§ PASSAGE SHOWN
Friday, November 5, 2010

Philly Boo Zoo

Solitude image from Skyscraper Forum

Hey, Simon and Garfunkle knew it was all happening at the Zoo. Now, thanks to SyFy TV and the Ghost Hunters, we know it's the Philly Zoo that they were talkin' about.

America's First Zoo opened on July 1, 1874, after a long delay brought on by the Civil War; its charter was originally approved in 1859. And, of course, it was rumored to be built on a Native American burial ground.

The zoo staff has reported a wide range of ghostly activity over the years, including flickering lights, partial and full-bodied apparitions and black shadow-forms seen roaming the zoo's buildings paths.

That was plenty enough to tempt the TAPS team. The Zoo episode was filmed in early April, and aired September 1st.

First they checked out the Solitude House, which was built by John Penn, the grandson of city founder William Penn, in 1784. It's housed reptile exhibits, and is honeycombed by an underground tunnel system, which doesn't sound like all that great a combination to us.

Prior reports from the Solitude included sightings in the attic, a door that locks itself, disembodied footsteps on the stairs and voice in the basement.

The Ghost Hunters heard music and voices while in the tunnels and footsteps coming from above. One member had her hair fondled (or brushed by a spider web or dust bunny; take your pick) and the team heard the disembodied voice of a man, along with humming in the basement and a door slamming upstairs.

Then it was off to the Penrose Building, which formerly functioned as a research laboratory and vet hospital. Its phenomena included claims of lights going off and on by themselves and a woman seen in the library window. The best the GH could come up with was a cold spot.

Collected data entries
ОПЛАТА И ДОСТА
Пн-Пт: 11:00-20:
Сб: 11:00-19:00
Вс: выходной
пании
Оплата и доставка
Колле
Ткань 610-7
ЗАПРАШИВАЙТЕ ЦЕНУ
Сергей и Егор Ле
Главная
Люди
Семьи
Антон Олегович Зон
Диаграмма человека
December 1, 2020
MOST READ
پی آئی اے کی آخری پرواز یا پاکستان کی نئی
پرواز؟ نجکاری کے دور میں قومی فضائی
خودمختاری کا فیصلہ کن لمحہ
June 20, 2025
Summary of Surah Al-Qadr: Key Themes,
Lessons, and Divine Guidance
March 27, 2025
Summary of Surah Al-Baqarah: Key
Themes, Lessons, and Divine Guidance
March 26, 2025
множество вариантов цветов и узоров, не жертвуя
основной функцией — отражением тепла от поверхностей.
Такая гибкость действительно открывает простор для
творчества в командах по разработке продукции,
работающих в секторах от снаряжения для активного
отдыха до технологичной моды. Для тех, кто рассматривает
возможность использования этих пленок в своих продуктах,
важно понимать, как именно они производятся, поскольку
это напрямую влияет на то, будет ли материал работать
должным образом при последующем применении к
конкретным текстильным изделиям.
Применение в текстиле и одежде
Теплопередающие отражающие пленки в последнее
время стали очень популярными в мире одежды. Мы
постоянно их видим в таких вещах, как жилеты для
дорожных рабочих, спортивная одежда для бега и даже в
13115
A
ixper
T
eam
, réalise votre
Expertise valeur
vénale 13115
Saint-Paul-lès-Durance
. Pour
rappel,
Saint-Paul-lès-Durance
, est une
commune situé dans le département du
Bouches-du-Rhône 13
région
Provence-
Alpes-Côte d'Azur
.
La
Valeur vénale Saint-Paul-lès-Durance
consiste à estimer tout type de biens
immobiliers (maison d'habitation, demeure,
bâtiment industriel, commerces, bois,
---
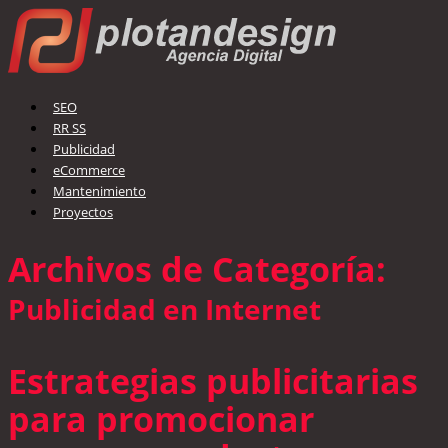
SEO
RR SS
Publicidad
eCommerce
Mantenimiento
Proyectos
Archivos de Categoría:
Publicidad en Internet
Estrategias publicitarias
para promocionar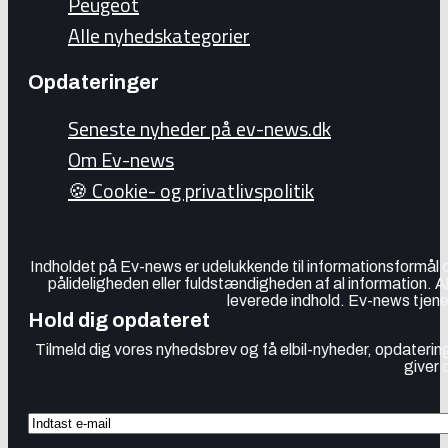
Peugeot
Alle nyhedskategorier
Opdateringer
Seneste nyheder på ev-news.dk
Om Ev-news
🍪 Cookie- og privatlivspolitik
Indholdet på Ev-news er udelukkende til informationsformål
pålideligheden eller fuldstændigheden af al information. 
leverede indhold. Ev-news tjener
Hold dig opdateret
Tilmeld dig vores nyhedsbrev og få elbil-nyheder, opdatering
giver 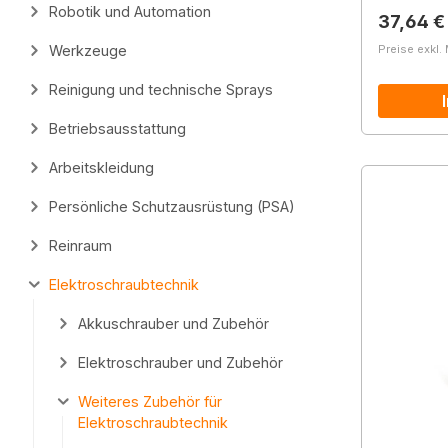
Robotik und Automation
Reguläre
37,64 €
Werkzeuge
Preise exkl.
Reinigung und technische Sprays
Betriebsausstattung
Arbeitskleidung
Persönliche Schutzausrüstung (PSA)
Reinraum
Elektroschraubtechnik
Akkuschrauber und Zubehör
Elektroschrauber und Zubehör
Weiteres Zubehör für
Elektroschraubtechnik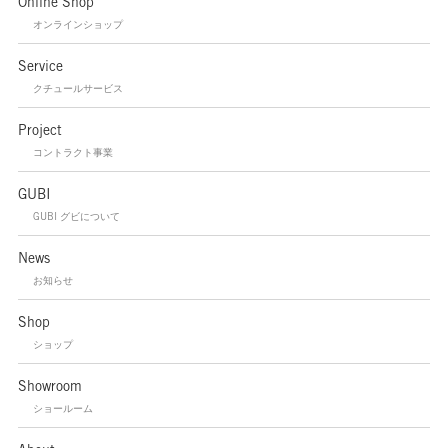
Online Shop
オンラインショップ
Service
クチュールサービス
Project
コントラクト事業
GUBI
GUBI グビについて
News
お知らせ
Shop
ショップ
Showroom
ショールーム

§ WORK INSTRUCTION
According to the Philly Zoo ghost post, who built the Solitude House, and in what year? Please note that the rows are not needed for this.

§ ANSWER TO THIS PROBLEM
John Penn, the grandson of city founder William Penn, built it in 1784.